Doctors warn of increasing lifestyle diseases

By Michael Oriedo
Most people are ending up with severe cases of non-communicable diseases because they do not see the need to visit health facilities or take medicine.

Health experts note that the nature of diseases like diabetes, cancer and hypertension, especially in their initial stages, do not compel people to seek medical attention.

“These diseases are not like malaria where one would have high fever and general body weakness, therefore be forced to visit a hospital. The fact that one can work normally since they do not feel sick makes them ignore medical attention,” says Dr Steven van de Vijver, a senior research officer at African Population and Health Research Centre (APHRC).

Weakened bodies
Van de Vijver observes that many people, despite being informed they are developing hypertension or diabetes, will not reduce risk factors.

“For lifestyle diseases, finding out that you are at risk is frequently not motivating enough to make one go for treatment or take medicine.
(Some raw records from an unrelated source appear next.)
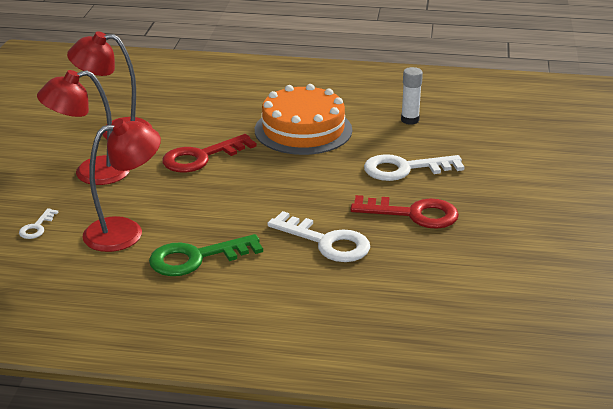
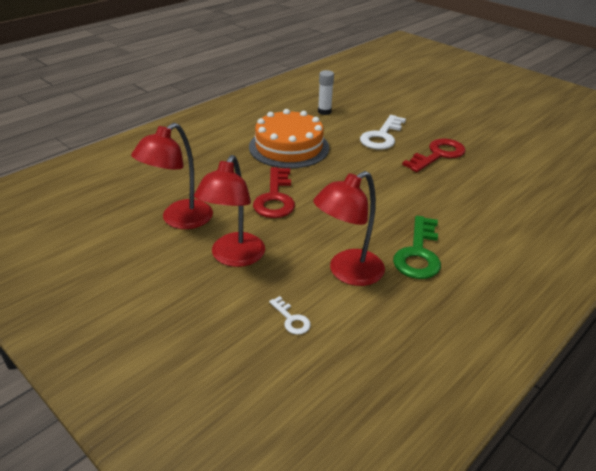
camera: 55 degrees left, 5 degrees up
red lamp [82,119,161,252] -> red lamp turned 135 degrees counterclockwise [313,171,385,286]
white key [267,211,370,262] -> none

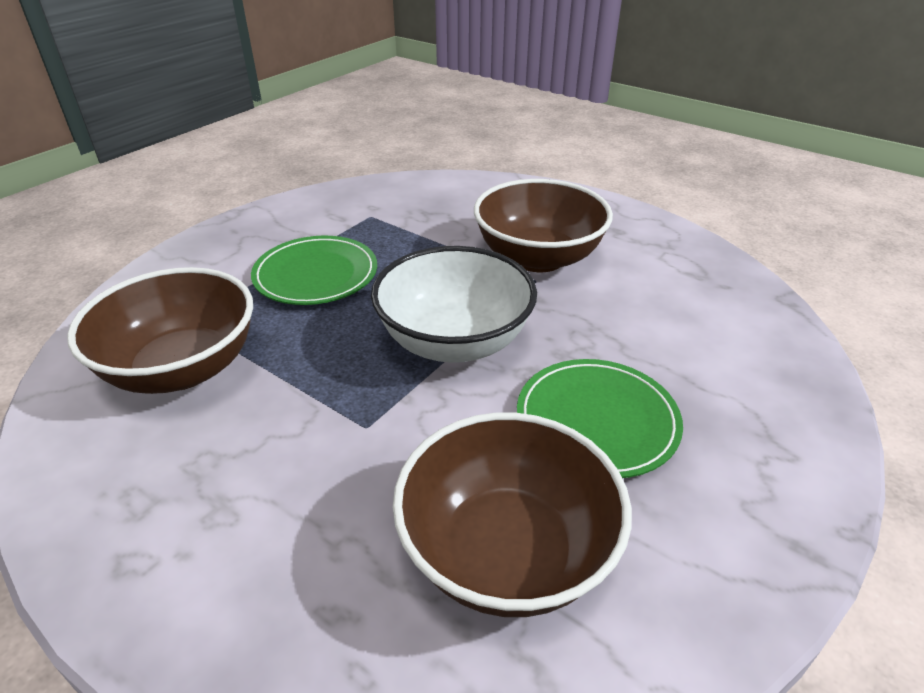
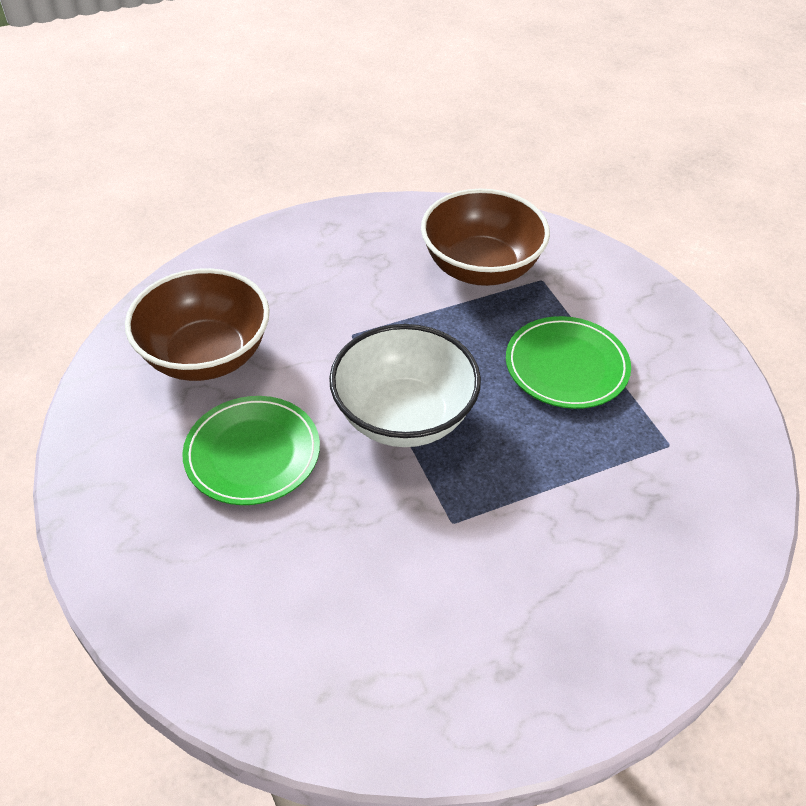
camera: 120 degrees right, 10 degrees up
brown bowl [474,179,613,272] -> none

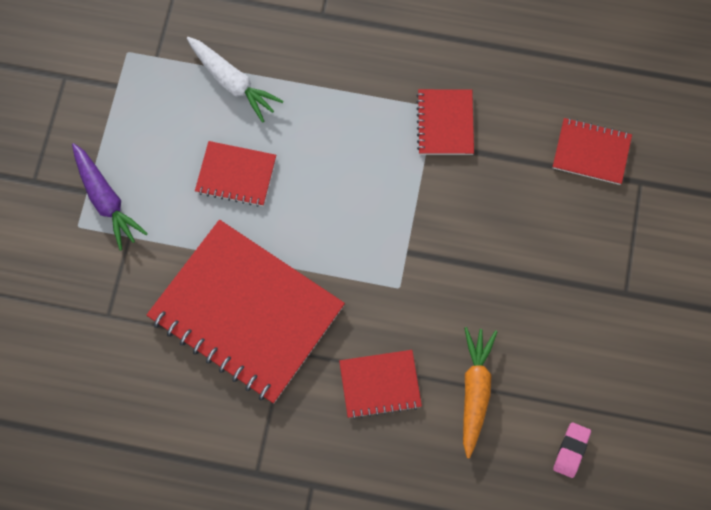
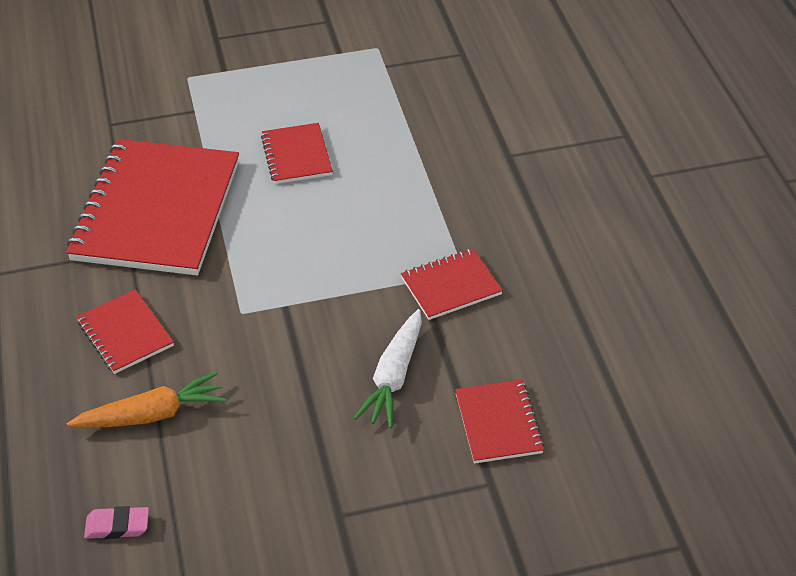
camera: 65 degrees right, 25 degrees down
purple carrot [72,143,148,251] -> none
white carrot [187,37,284,122] -> white carrot moved to [354,309,422,428]

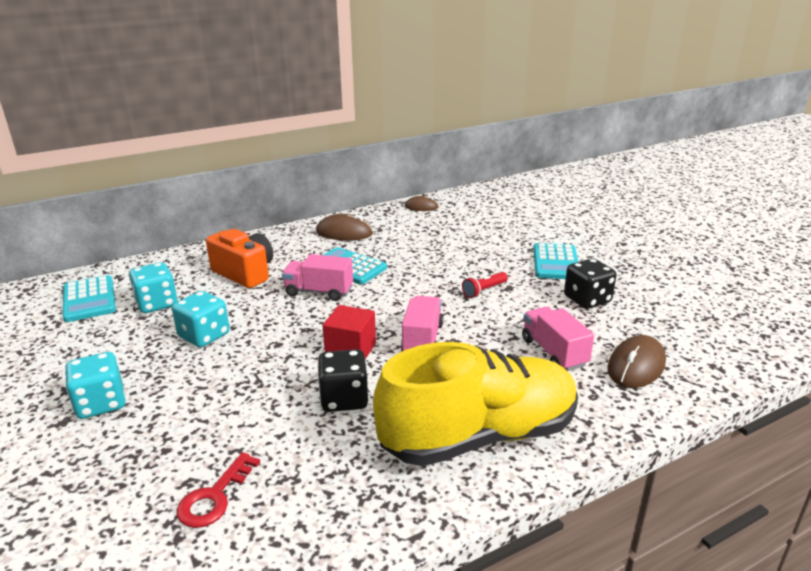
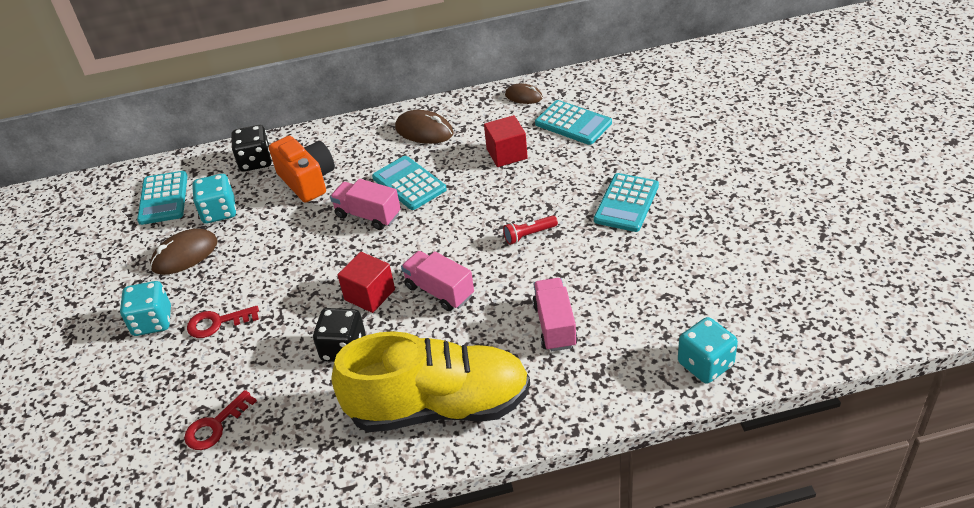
camera: 20 degrees right, 15 degrees up
turquoise dice [172,291,230,347] -> turquoise dice moved to [678,317,738,384]
pink truck [401,296,444,351] -> pink truck turned 75 degrees counterclockwise [401,251,474,311]
black dice [564,258,617,309] -> black dice moved to [231,125,272,172]
brown mouse [607,335,666,388] -> brown mouse moved to [150,229,218,275]
none -> red key [187,306,259,338]
none -> red cube [484,115,528,167]
none -> turquoise calculator [535,100,612,145]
This is why many people seek medication only when the diseases have weakened the body,” says Van de Vijver.

The situation is worsened by rising cases of misdiagnosis. People take long to discover they are suffering from these diseases.

Kenya is experiencing a rise in cases of lifestyle diseases, mainly diabetes, hypertension and cancer. The diseases, according to Van de Vijver, are related because they share risk factors.

“These factors include smoking, alcoholism, poor diet, lack of physical exercise and age,” he noted.

Risk factors
The doctor warns that Kenya is likely to experience an increase in rising cases of cancer among the poor.
“Just like diabetes and hypertension are affecting many poor people, the trend will be experienced with cancer. This is because poor people are striving to adopt lifestyles of the rich, which comprise of lack of proper diet and physical activities,” he said.

Besides that, the doctor noted there are many unregulated products and foods in the market that contain harmful chemicals, high sugar and high cholesterol levels.

Van de Vijver believes that to fight lifestyle diseases, people need to be motivated to seek medical attention and take medicine.

“Money is an issue, especially for the poor, but they can be motivated by being in support groups, receiving reminder SMSs, taking services closer to them and reducing the cost of drugs,” he said.